Wikipedia, “Jeopardy!,” and the Fate of the Fact
In the Internet age, it can seem as if there’s no reason to remember anything. But information doesn’t always amount to knowledge.
By Louis Menand
Is it still cool to memorize a lot of stuff? Is there even a reason to memorize anything? Having a lot of information in your head was maybe never cool in the sexy-cool sense, more in the geeky-cool or class-brainiac sense. But people respected the ability to rattle off the names of all the state capitals, or to recite the periodic table. It was like the ability to dunk, or to play the piano by ear—something the average person can’t do. It was a harmless show of superiority, and it gave people a kind of species pride.

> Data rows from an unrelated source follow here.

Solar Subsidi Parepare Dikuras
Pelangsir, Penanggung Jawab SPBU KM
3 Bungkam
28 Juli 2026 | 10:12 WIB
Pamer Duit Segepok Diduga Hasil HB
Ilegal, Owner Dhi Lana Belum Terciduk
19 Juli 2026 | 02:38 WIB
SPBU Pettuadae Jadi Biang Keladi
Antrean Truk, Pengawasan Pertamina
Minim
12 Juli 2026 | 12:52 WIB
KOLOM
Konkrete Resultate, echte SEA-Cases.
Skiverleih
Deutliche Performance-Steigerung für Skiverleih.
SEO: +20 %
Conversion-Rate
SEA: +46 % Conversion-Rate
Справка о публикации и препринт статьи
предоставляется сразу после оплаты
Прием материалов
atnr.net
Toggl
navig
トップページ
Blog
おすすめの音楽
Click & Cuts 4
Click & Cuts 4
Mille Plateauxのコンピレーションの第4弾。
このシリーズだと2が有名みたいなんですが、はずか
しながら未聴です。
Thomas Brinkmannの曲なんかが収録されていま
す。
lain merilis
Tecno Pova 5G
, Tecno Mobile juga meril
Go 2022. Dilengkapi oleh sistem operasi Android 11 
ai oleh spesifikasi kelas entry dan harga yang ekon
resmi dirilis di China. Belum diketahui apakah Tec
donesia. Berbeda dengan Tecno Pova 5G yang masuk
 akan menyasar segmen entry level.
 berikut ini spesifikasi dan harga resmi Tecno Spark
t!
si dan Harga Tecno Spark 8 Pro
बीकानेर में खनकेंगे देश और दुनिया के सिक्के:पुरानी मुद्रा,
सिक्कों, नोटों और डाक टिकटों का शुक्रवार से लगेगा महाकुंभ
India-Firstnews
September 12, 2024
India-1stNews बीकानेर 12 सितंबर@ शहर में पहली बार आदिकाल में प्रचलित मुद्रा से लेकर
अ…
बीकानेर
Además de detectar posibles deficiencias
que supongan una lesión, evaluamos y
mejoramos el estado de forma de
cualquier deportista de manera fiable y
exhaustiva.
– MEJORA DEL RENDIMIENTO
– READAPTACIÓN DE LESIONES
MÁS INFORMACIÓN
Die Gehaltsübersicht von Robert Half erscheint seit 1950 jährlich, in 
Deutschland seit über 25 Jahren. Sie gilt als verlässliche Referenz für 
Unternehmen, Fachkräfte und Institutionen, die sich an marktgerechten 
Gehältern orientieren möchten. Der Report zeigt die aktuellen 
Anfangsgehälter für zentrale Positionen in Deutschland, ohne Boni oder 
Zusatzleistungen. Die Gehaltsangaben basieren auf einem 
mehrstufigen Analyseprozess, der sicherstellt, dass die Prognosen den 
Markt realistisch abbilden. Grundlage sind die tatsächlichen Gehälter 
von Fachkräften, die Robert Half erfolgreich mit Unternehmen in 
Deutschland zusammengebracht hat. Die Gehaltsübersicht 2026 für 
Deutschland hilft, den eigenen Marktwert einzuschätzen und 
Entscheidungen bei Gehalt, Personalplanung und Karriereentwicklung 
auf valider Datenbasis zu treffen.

There is still no artificial substitute for the ability to dunk. It remains a valued and nontransferrable aptitude. But today who needs to know the capital of South Dakota or the atomic number of hafnium (Pierre and 72)? Siri, or whatever chatbot you use, can get you that information in nanoseconds. Remember when, back in the B.D.E. (Before the Digital Era), you’d be sitting around with friends over a bottle of Puligny-Montrachet, and the conversation would turn on the question of when Hegel published “The Phenomenology of Spirit”? Unless you had an encyclopedia for grownups around the house, you’d either have to trek to your local library, whose only copy of the “Phenomenology” was likely to be checked out, or use a primitive version of the “lifeline”—i.e., telephone a Hegel expert. Now you ask your smartphone, which is probably already in your hand. (I just did: 1807. Took less than a second.)